The foci are limited geographically, although their footprint can appear to expand during major outbreaks. These expansions appear to correspond to periods of particularly favorable conditions for plague transmission in the highland area, spreading out via valleys into the surrounding lowland areas. If these favorable conditions persist, taking the form of a prolonged winter, rodent host reproduction may be elevated, and plague may be able to spread beyond the limit of the highland areas into the dry sertão per se. This line of thinking led Baltazard [1] to consider the plague foci of Serra da Ibiapaba, Serra do Baturité, Serra do Machado, Serra de Uruburetama, Serra da Pedra Branca, Serra das Matas in northern Ceará (see Figure 1) as a single focus. Vieira and Coelho [4], in contrast, argued that these foci should be treated as isolated and independent. Our analyses suggest that these foci are dependent on a broad suite of conditions, and are not simple or direct correlates of elevation.
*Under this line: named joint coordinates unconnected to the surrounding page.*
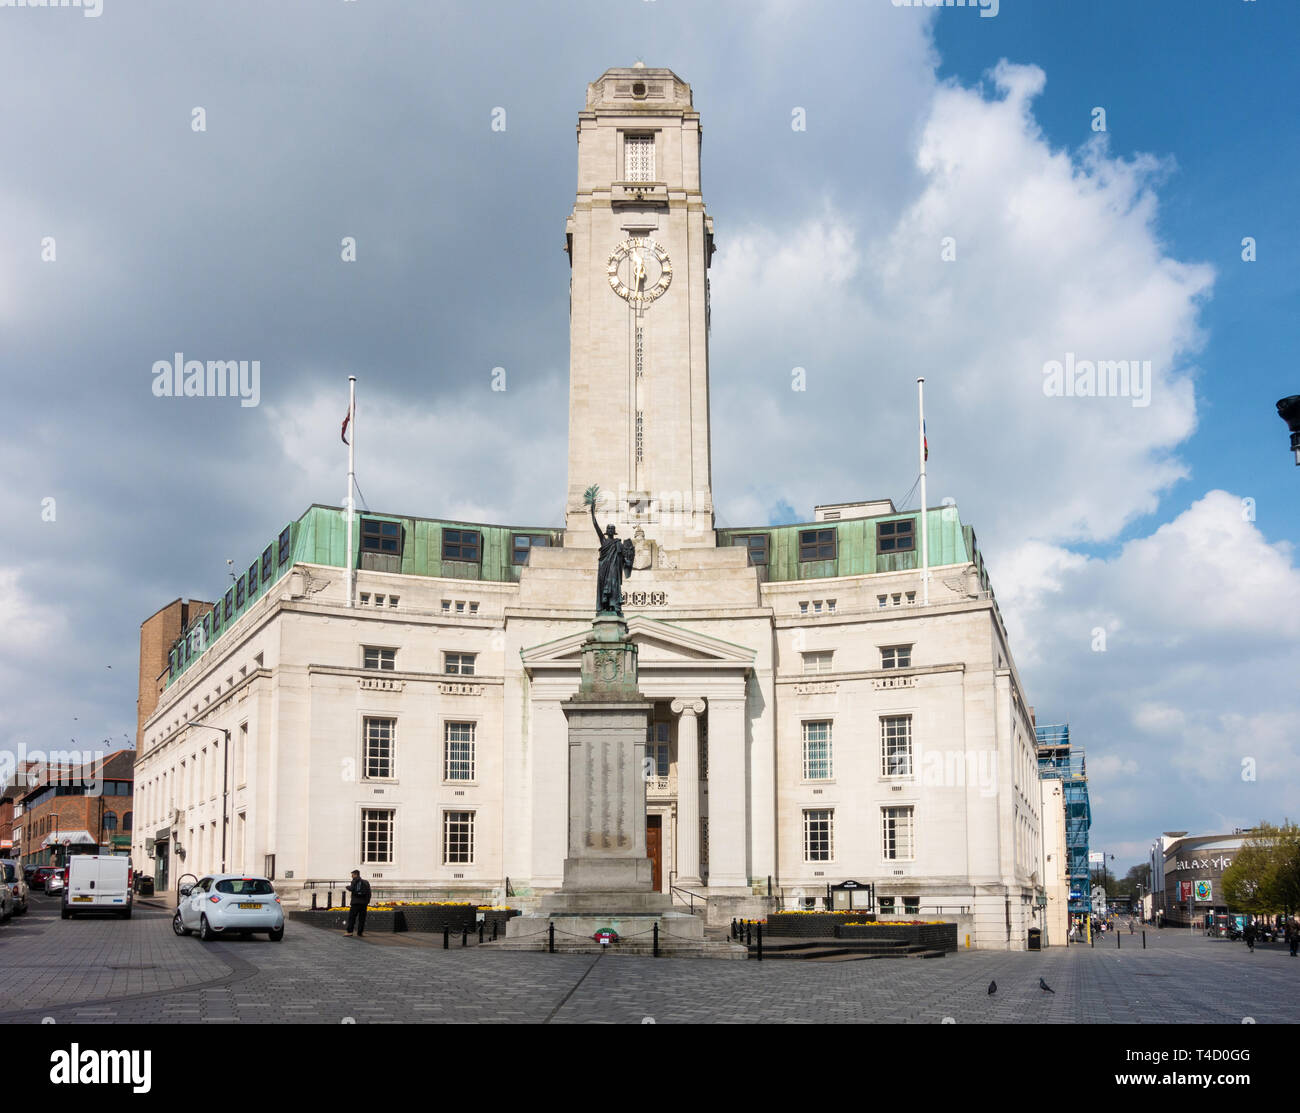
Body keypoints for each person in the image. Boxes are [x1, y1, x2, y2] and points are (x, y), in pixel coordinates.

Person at [345, 869, 371, 938]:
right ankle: (360, 933)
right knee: (362, 919)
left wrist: (347, 887)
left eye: (352, 874)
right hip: (363, 904)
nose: (351, 876)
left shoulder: (354, 881)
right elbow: (369, 893)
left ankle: (349, 932)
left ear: (356, 874)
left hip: (355, 903)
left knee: (352, 918)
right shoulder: (366, 882)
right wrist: (367, 902)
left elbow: (351, 889)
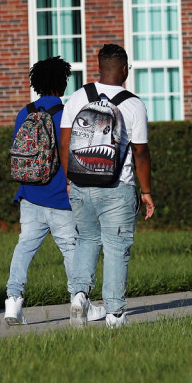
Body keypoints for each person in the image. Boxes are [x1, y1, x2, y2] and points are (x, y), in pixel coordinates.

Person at [61, 44, 155, 327]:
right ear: (125, 69)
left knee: (87, 240)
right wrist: (147, 192)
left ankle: (79, 296)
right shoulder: (133, 104)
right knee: (116, 247)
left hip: (80, 184)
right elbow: (140, 152)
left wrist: (69, 179)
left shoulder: (78, 97)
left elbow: (64, 143)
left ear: (99, 67)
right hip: (118, 187)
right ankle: (114, 313)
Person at [5, 56, 83, 325]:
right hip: (61, 197)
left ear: (35, 84)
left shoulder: (24, 113)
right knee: (71, 249)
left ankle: (13, 302)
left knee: (24, 247)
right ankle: (77, 300)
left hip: (29, 195)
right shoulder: (66, 114)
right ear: (61, 86)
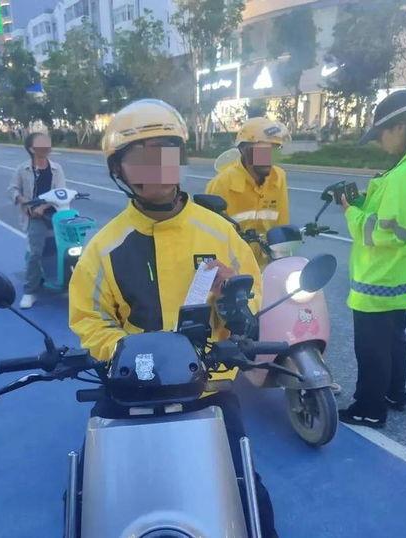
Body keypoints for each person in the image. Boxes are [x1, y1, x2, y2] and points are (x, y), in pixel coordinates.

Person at [69, 99, 277, 537]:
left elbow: (252, 295)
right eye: (139, 156)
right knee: (84, 496)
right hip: (130, 388)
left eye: (165, 152)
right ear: (119, 169)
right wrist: (125, 353)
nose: (155, 166)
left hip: (207, 385)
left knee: (248, 493)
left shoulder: (219, 232)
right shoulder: (104, 247)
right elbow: (88, 319)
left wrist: (235, 301)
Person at [339, 89, 406, 428]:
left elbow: (387, 233)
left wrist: (350, 212)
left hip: (380, 278)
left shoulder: (405, 174)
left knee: (373, 347)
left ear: (399, 127)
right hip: (403, 276)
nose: (379, 143)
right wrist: (366, 201)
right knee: (395, 339)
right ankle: (393, 394)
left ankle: (369, 409)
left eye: (380, 135)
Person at [205, 117, 291, 267]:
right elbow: (208, 235)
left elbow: (281, 223)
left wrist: (283, 258)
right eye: (262, 151)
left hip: (266, 265)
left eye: (273, 150)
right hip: (232, 267)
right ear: (243, 150)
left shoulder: (278, 177)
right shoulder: (221, 184)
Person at [8, 133, 66, 309]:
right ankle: (30, 291)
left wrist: (44, 206)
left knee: (66, 249)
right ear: (32, 149)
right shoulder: (23, 169)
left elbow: (61, 191)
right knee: (35, 252)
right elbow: (12, 189)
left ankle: (67, 281)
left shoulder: (56, 169)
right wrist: (24, 201)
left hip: (55, 214)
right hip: (34, 216)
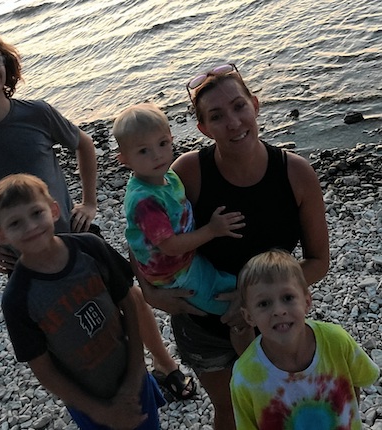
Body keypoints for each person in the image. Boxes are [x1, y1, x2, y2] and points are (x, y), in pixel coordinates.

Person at [0, 27, 193, 401]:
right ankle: (102, 395)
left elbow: (85, 144)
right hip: (26, 259)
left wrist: (89, 201)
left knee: (128, 298)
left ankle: (165, 367)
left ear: (6, 64)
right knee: (67, 328)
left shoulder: (37, 114)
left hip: (78, 241)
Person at [137, 63, 330, 429]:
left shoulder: (296, 173)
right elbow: (143, 232)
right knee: (230, 413)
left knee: (285, 408)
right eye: (216, 116)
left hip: (277, 322)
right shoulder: (188, 172)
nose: (233, 122)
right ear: (203, 128)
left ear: (255, 105)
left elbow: (319, 262)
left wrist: (252, 296)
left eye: (239, 106)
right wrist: (150, 293)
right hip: (203, 327)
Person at [0, 173, 166, 429]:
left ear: (54, 210)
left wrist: (136, 372)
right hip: (89, 401)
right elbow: (44, 370)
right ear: (1, 236)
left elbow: (130, 303)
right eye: (16, 223)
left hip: (132, 376)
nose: (31, 227)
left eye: (37, 213)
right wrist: (100, 412)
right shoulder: (17, 299)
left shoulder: (91, 248)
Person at [113, 103, 254, 356]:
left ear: (171, 139)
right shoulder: (145, 200)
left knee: (240, 285)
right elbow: (169, 245)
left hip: (187, 260)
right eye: (143, 151)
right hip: (175, 273)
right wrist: (212, 230)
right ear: (123, 159)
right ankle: (251, 358)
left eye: (162, 144)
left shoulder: (168, 176)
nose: (157, 155)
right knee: (235, 311)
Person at [231, 249, 379, 429]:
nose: (279, 310)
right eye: (264, 303)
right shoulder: (245, 377)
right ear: (248, 317)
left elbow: (356, 382)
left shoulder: (337, 341)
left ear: (307, 302)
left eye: (287, 298)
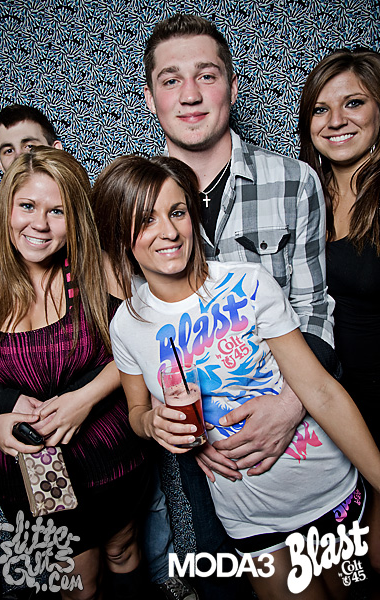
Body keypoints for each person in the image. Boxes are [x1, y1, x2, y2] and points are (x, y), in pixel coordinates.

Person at [97, 154, 380, 600]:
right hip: (251, 517)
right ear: (119, 235)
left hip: (327, 490)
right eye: (146, 220)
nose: (169, 232)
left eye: (177, 212)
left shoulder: (249, 283)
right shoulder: (127, 325)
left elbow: (321, 391)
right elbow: (136, 410)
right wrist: (151, 423)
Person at [140, 14, 338, 595]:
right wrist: (186, 430)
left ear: (231, 85)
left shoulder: (293, 181)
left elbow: (314, 306)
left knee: (344, 578)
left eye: (207, 75)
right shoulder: (133, 202)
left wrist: (292, 404)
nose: (191, 94)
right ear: (151, 98)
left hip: (308, 439)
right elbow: (142, 330)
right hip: (213, 462)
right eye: (171, 79)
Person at [0, 146, 149, 600]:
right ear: (7, 206)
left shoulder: (97, 266)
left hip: (108, 451)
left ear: (74, 217)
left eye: (56, 211)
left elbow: (142, 349)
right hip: (29, 468)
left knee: (123, 550)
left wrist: (84, 398)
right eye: (27, 206)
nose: (39, 224)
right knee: (78, 585)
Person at [298, 47, 380, 593]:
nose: (335, 121)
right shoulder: (305, 193)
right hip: (322, 406)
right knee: (336, 564)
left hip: (378, 400)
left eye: (353, 103)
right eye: (320, 109)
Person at [0, 104, 63, 244]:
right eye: (8, 151)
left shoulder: (90, 235)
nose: (20, 157)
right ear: (0, 164)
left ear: (56, 150)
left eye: (30, 146)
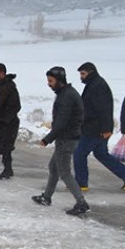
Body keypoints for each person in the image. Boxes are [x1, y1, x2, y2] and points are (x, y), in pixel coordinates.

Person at [32, 67, 90, 216]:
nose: (49, 84)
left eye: (51, 81)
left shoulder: (67, 96)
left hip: (67, 138)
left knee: (64, 172)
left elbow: (62, 122)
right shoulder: (65, 94)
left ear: (59, 80)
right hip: (66, 137)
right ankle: (47, 197)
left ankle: (81, 203)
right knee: (54, 167)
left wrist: (47, 139)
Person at [73, 62, 125, 191]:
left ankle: (81, 184)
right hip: (96, 128)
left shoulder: (98, 86)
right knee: (101, 154)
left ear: (91, 72)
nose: (81, 77)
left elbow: (104, 109)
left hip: (95, 129)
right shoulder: (93, 84)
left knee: (79, 154)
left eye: (83, 74)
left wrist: (106, 129)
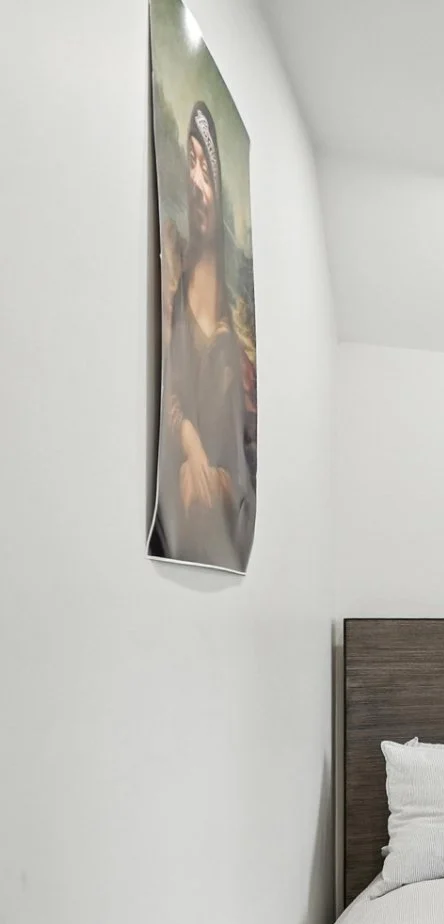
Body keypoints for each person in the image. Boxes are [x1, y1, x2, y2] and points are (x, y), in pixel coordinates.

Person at [153, 101, 255, 572]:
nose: (195, 183)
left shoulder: (239, 321)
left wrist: (223, 483)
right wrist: (191, 441)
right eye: (188, 161)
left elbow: (245, 439)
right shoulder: (172, 272)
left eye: (204, 166)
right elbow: (169, 388)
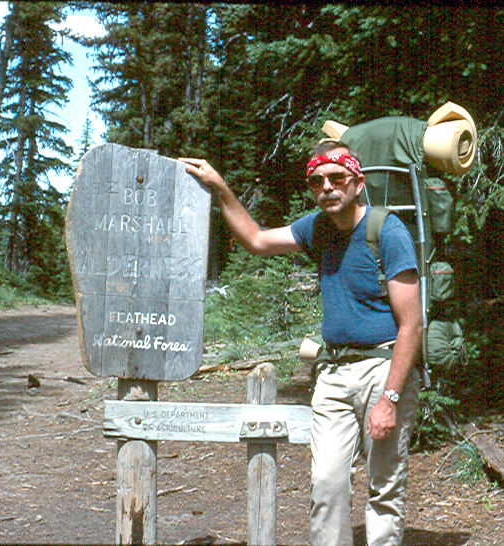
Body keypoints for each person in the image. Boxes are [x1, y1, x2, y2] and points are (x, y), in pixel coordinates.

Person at [179, 140, 422, 546]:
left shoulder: (388, 231)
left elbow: (412, 324)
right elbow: (256, 240)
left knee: (384, 486)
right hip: (332, 373)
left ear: (357, 183)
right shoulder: (318, 227)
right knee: (326, 484)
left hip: (383, 369)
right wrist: (221, 188)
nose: (327, 187)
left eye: (337, 178)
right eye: (317, 181)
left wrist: (390, 399)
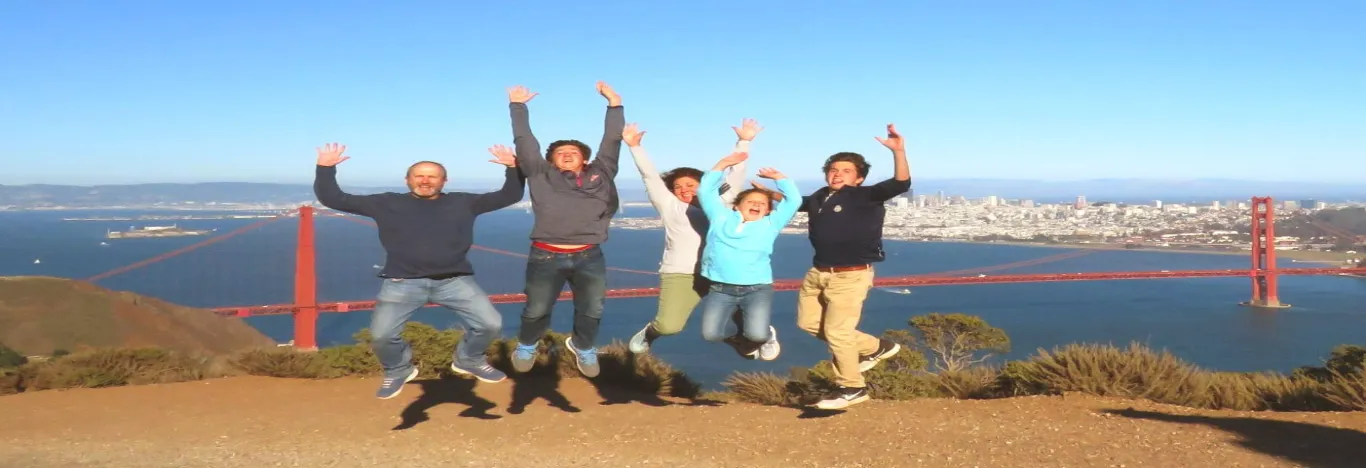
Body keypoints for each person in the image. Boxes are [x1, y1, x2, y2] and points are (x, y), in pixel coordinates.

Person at [312, 142, 526, 399]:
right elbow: (334, 199)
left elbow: (509, 196)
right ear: (407, 180)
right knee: (381, 336)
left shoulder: (463, 202)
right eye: (419, 176)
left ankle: (469, 359)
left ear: (444, 180)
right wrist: (325, 168)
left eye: (432, 176)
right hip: (402, 282)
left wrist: (513, 168)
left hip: (453, 280)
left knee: (490, 324)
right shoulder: (386, 203)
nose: (425, 181)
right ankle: (398, 369)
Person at [505, 82, 624, 378]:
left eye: (573, 151)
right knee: (536, 310)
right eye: (560, 152)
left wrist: (614, 103)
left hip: (589, 255)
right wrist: (518, 107)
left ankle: (583, 346)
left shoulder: (603, 172)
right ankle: (527, 344)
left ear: (585, 158)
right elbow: (525, 141)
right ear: (550, 160)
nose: (567, 154)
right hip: (545, 255)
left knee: (592, 310)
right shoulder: (539, 173)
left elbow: (612, 139)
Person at [795, 123, 912, 410]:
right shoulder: (820, 197)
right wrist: (766, 193)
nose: (837, 174)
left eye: (846, 171)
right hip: (818, 273)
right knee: (808, 323)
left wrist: (899, 151)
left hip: (851, 275)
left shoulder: (866, 196)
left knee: (838, 333)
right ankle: (876, 347)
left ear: (859, 178)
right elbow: (790, 203)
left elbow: (900, 184)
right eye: (833, 169)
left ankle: (852, 388)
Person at [622, 119, 763, 355]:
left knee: (750, 318)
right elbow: (649, 177)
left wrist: (744, 141)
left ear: (704, 184)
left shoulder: (722, 201)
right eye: (678, 186)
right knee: (669, 326)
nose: (684, 189)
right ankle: (651, 332)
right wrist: (635, 147)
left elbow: (736, 173)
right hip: (681, 271)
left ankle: (758, 339)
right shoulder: (669, 205)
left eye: (691, 184)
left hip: (723, 270)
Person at [695, 152, 801, 360]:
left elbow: (794, 200)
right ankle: (739, 339)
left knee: (757, 334)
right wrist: (723, 163)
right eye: (751, 201)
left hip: (757, 288)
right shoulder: (720, 217)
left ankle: (766, 336)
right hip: (721, 288)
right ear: (736, 205)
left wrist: (780, 178)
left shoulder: (770, 224)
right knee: (711, 335)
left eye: (763, 203)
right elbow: (705, 190)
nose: (757, 205)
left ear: (768, 211)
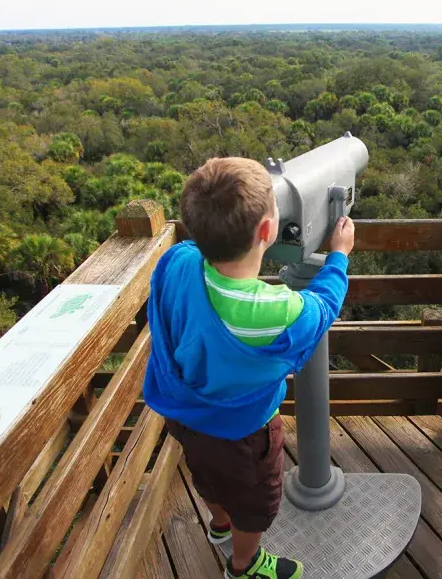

Another factor that may play in the picture of focality is the presence of key rodent hosts for plague, including Necromys lasiurus (formerly placed in Bolomys and Zygodontomys). Necromys is the rodent that is most abundant in northeastern Brazilian plague foci, and was considered as responsible for causing epizootics, from which the infection spreads to other species [1]. Given the distribution of this species, other species of rodents must be involved in plague maintenance farther south, for example in the Serra dos Órgãos, Rio de Janeiro state, Brazil. The relative roles of the distribution of the rodent hosts and the fleas (Polygenis spp.) remain to be evaluated in detail.